No. I know that it's a big challenge in our area. I was trying to think of an example. Mr. Shipley, my MP, knows the area that I come from. It's the town of Parkhill and Ailsa Craig. I grew up on a farm there and it's about a 10-mile stretch between the two towns. When I grew up in the 1960s, there was a family farm almost every 100 acres, so every farm was maybe 100 or 200 acres. I was counting up this morning how many main farm operations there are on that 10-mile stretch and it was hard to come up with five, so it's changed a lot. The commercial farmer has become very large in Ontario. Certainly, it's not when compared to Saskatchewan, in terms of the number of acres, but the average farm in Ontario is probably 500 or 600 acres of land, whereas 30 years ago, it was maybe 100 acres, so things have changed a lot. With $20,000 an acre—that's the top end, but even at $15,000 an acre—that's millions of dollars of value in farmland right now.

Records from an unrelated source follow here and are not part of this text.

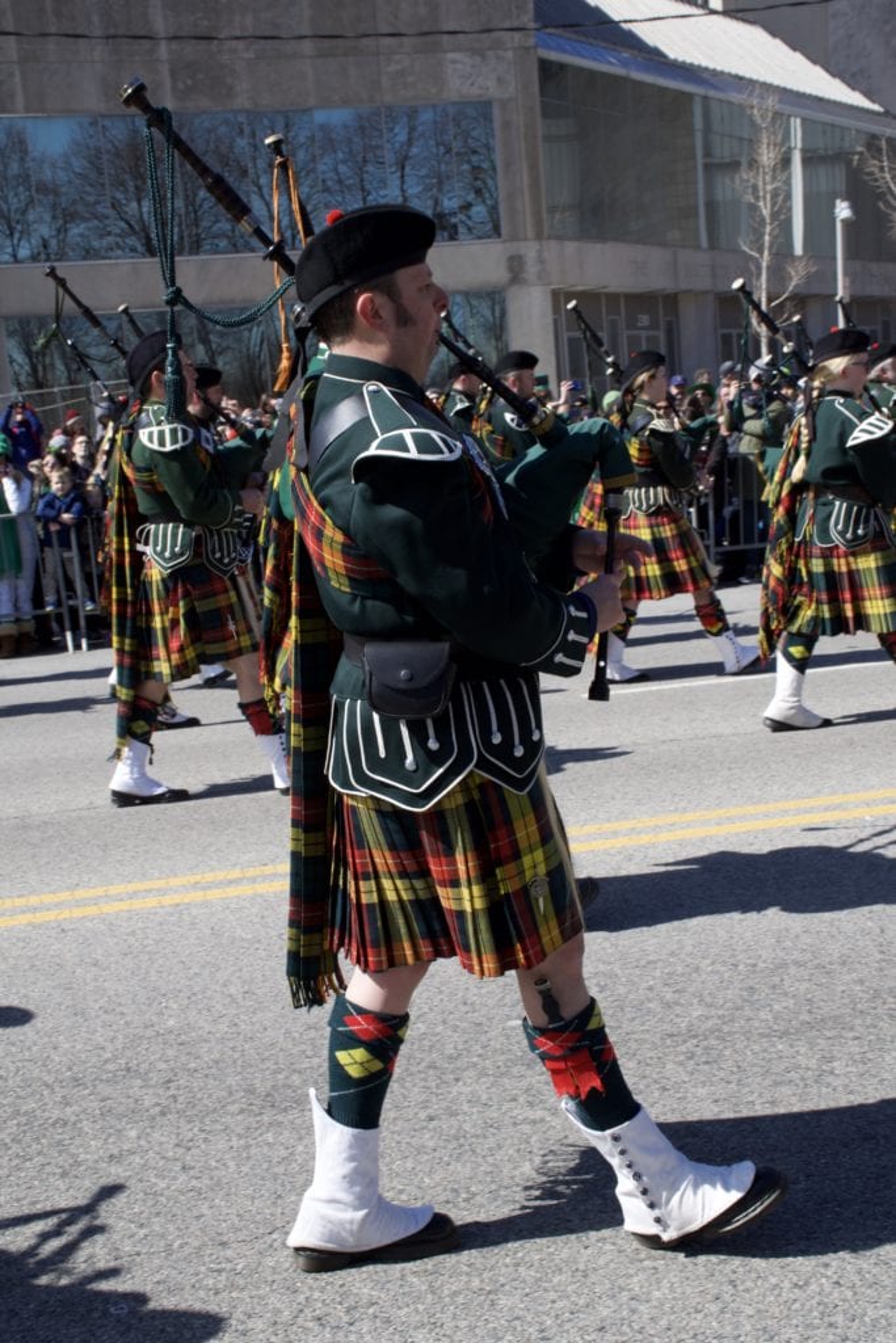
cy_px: 672
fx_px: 1903
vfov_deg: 38.9
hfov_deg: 26.5
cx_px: 448
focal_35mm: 51
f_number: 13
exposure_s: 1/200
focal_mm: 34
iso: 200
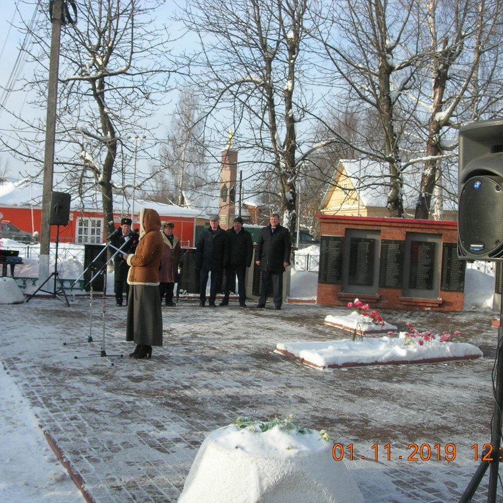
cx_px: 235
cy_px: 252
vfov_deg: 37.6
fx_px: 740
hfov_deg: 37.5
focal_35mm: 45
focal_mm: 7.8
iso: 64
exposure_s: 1/332
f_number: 4.8
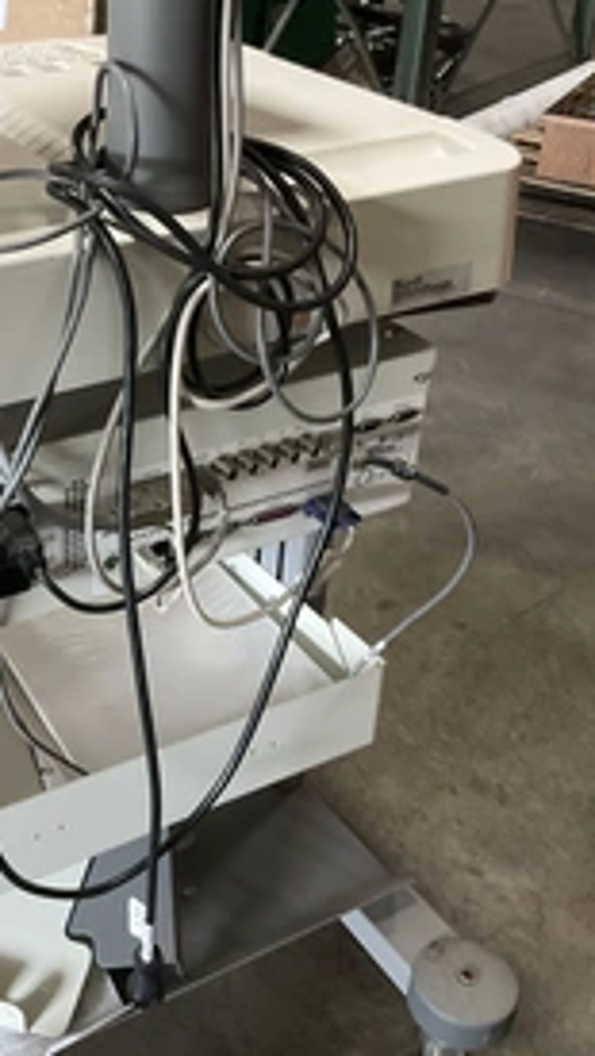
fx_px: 1288
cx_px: 107
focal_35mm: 46
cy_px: 488
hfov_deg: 25.5
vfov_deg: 44.5
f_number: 1.8
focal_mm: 3
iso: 200
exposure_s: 1/40
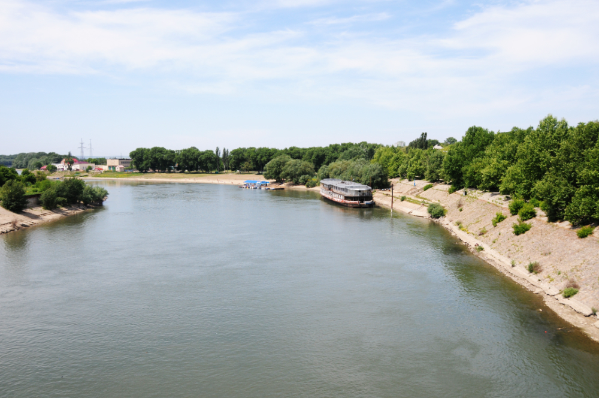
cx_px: 300
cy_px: 199
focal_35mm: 33
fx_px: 548
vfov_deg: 39.9
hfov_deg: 57.3
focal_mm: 22
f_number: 7.1
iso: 320
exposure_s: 1/1250
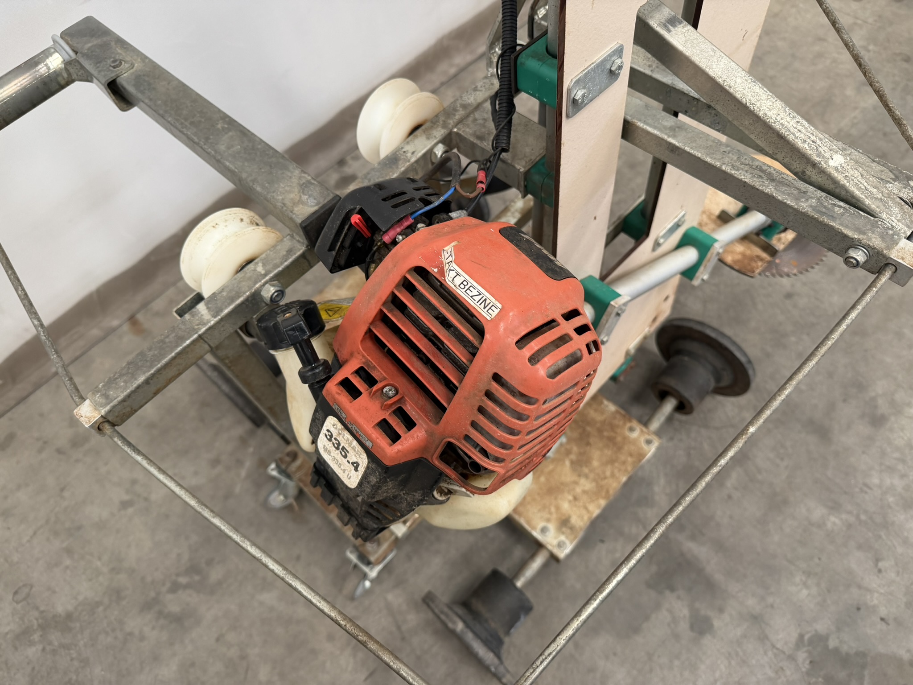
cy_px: 342
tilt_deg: -59.5
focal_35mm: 24
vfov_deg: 56.8
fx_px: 633
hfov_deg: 71.6
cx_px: 456
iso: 200
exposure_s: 1/89
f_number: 1.78
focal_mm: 6.76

For someone who wants to start up a small farm, it's impossible. I really don't know how they can do it. Therefore, that is a big challenge that's being faced by all of us, but in the end, there are really two types of farmers. There's a commercial large farmer and a small hobby-type farmer, where one or both of the partners work off the farm in jobs to make ends meet.

12:30 p.m.

Conservative

David Anderson Conservative Cypress Hills—Grasslands, SK

How do you approach the smaller folks who come and they have a niche market that they may be able to fill? How do you measure risk when you're lending to people like that?

12:30 p.m.

Vice-President, Agriculture and Commercial, Libro Credit Union

Frank Kennes

We try to take everything into account, so the income that can be earned by doing the niche farm operation and their off-farm income to see if, between everything, we can make a go of it. We look at all the different avenues possible to try to help someone get into farming, but it's really difficult for people. Especially for those who don't have a family behind them to help them get started, it's almost impossible.

12:30 p.m.

Conservative

David Anderson Conservative Cypress Hills—Grasslands, SK

Can I just change direction a bit here?

Exchange rates have changed. Six months ago we wouldn't have expected to see what we're seeing right now. We're starting to hear some extreme suggestions of where we might end up. I'm wondering if you have your prophet's hat on and can give us an idea of where we might end up. When should we start getting concerned about exchange rates, or is it still so simple that if we export, we're doing well, and if we're importing, we're not going to do well at this, but it doesn't really matter? I'm interested in your perspective on that.

12:30 p.m.

Vice-President, Agriculture and Commercial, Libro Credit Union

Frank Kennes

I've seen both sides of the coin. When our dollar is very high and the commodities that we sell become expensive, it's been very hard on a number of farm-related operations and just plain primary producers as well. When our dollar goes down, obviously many farmers benefit from that. We all have to be cognizant that those exchange rates change constantly, and we should not become dependent on a low Canadian dollar being what makes us profitable.

12:30 p.m.

Conservative

David Anderson Conservative Cypress Hills—Grasslands, SK

Are we headed to 65?

12:30 p.m.

Vice-President, Agriculture and Commercial, Libro Credit Union

Frank Kennes

I have no idea. It's like predicting interest rates. We've talked about interest rates going up for the last five years, and that hasn't happened, so I'm not going to make predictions on those.